Michigan SOS must release documents on deal with pro-Whitmer group, court says

Craig Mauger
The Detroit News

Lansing — Michigan Secretary of State Jocelyn Benson's office must release more internal records on how it handled campaign finance violations by a group that backed Gov. Gretchen Whitmer's election in 2018, a court decided Wednesday.

Court of Claims Judge Christopher Murray ruled the Democratic secretary of state's office had improperly withheld some documents in response to a public records request by the conservative watchdog group Michigan Rising Action.

The ruling could shed additional light on the behind-the-scenes discussions that led to Build a Better Michigan agreeing in 2019 to a $37,500 settlement for its violations, a total that many Republicans argued was far too small because the group had spent more then $2 million on TV ads promoting Whitmer, at the time, a Democratic candidate for governor.

An ad from Build a Better Michigan features Democrat for governor Gretchen Whitmer

In his ruling, Murray ordered the Secretary of State's office to produce a "significant number of additional documents" and awarded reasonable attorneys' fees to Michigan Rising Action for having to bring its suit.

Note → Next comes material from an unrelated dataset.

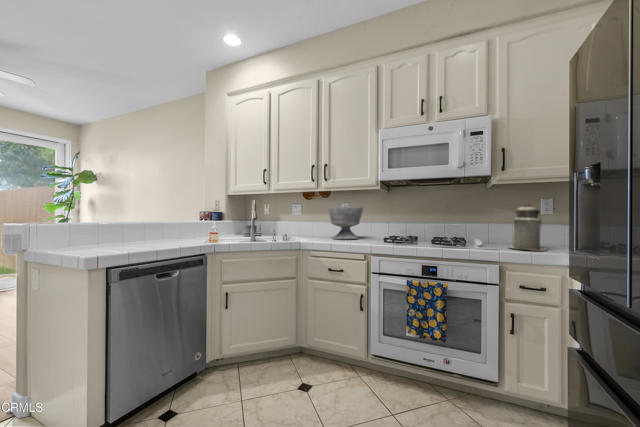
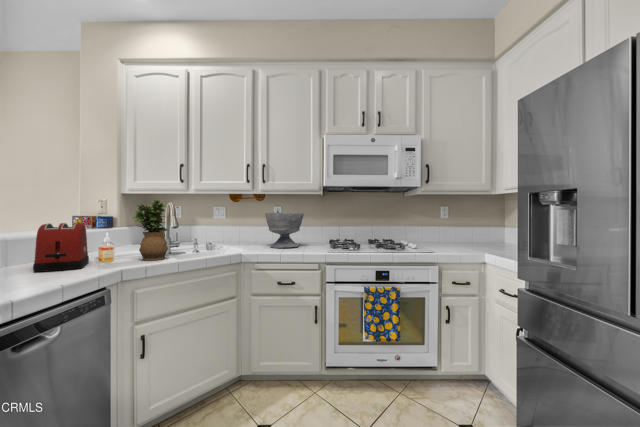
potted plant: none [215,197,241,244] -> present [133,199,168,261]
canister: present [510,204,547,251] -> none [441,213,471,252]
toaster: none [152,215,192,247] -> present [33,223,89,272]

"Although defendants’ arguments were made in good-faith and were reasonable, they for the most part did not succeed," Murray wrote of the Secretary of State's office.

Build a Better Michigan's ads were intended to be "issue advocacy," meaning they weren't supposed to endorse the Democrat's election and were meant to fall outside of state campaign finance reporting requirements.

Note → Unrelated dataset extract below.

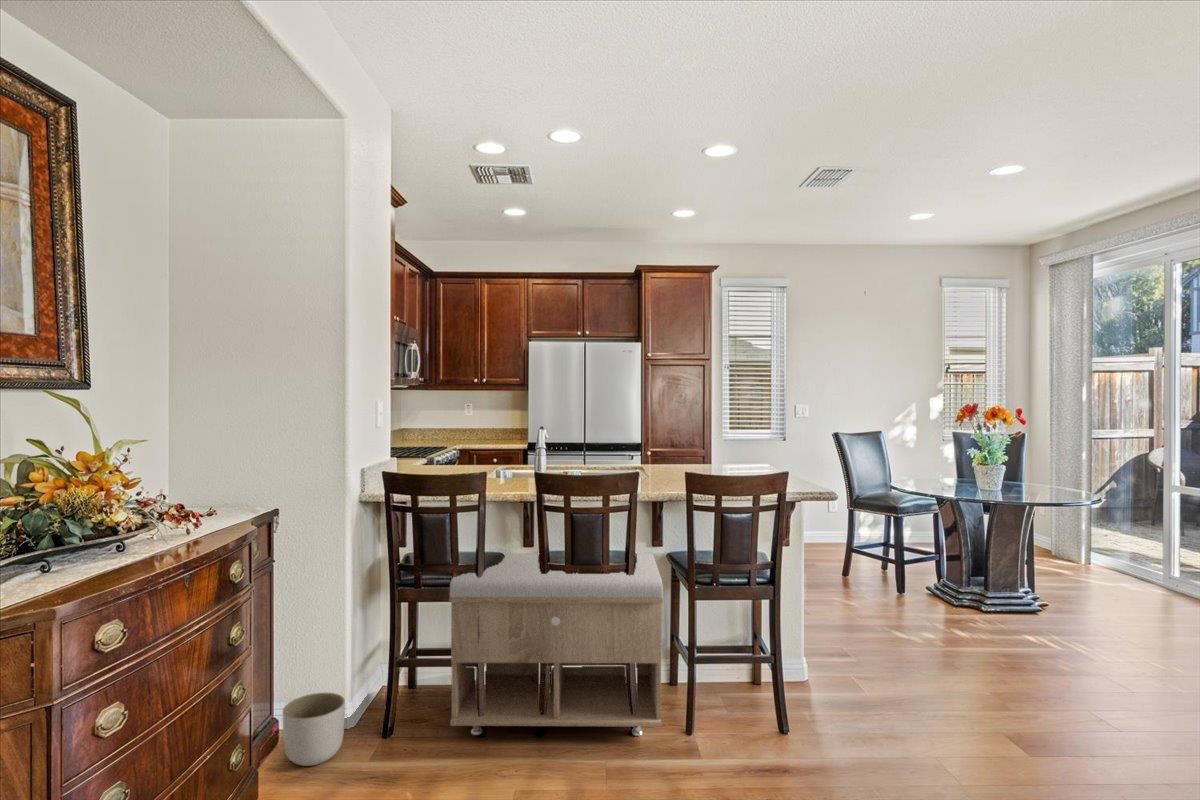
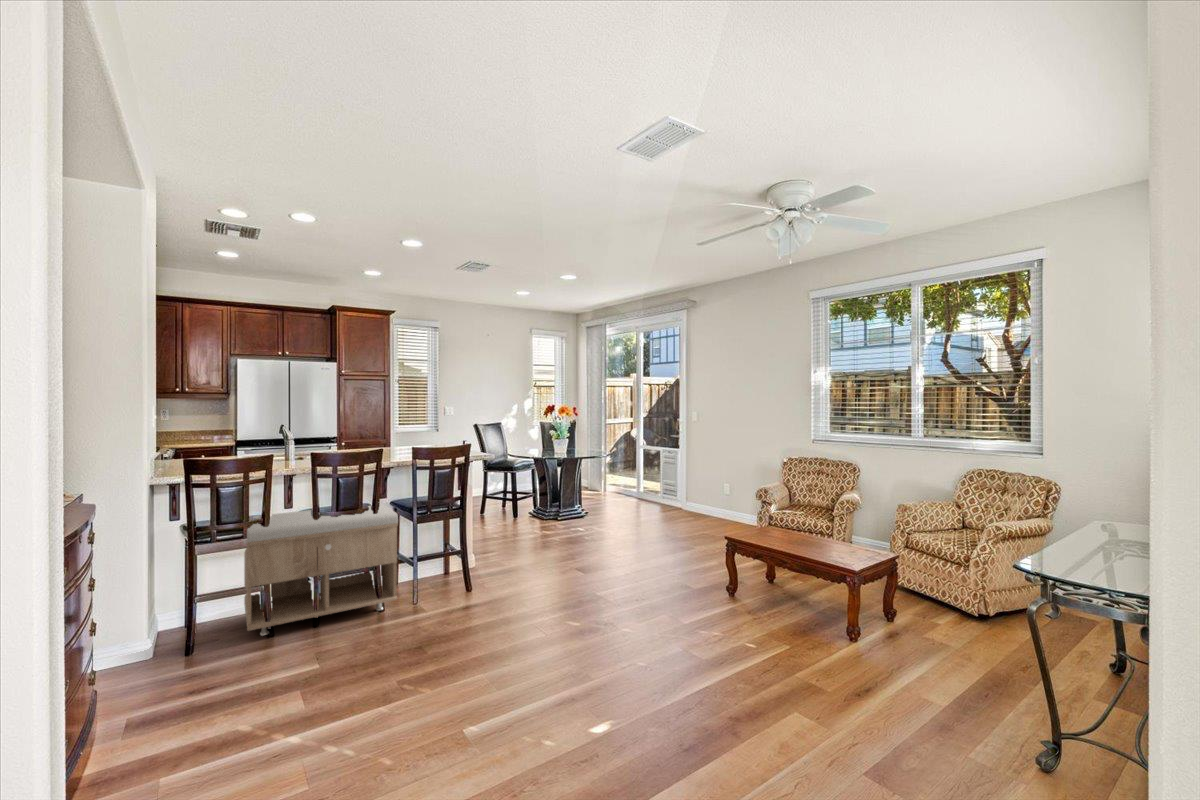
planter: present [283,693,345,766] -> none [102,629,159,683]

But some of the ads violated the law by specifically identifying Whitmer as a “candidate for governor,” the Secretary of State's office found, meaning they should have been reported as campaign finance expenditures.

The original person listed on Build a Better Michigan's federal filings was Mark Burton, who went on to become Whitmer’s chief strategist.

Michigan Rising Action filed a Freedom of Information Act request for documents related to the settlement agreement in November 2019. The Secretary of State's office cited disclosure exemptions dozens of times in holding back some of the requested records, leading to the lawsuit.

"The court's ruling is a positive step to help tear the curtain back on the secret deal between Benson and Whitmer," said Tori Sachs, the former executive director of Michigan Rising Action. "Michiganders deserve the truth."

Among the documents that will have to be produced are communications between the law firm that represented Build a Better Michigan and Secretary of State personnel. The Secretary of State's office had argued that those messages fell within a disclosure exemption that protects "frank communication" between officials within public agencies. The communications don't fit the exemption because they weren't between or within public bodies, Murray wrote.

The Secretary of State's office will also have to produce draft conciliation agreements with Build a Better Michigan, according to Murray's ruling.

It's unclear when the documents will be released. The Secretary of State's office didn't immediately respond to a request for comment.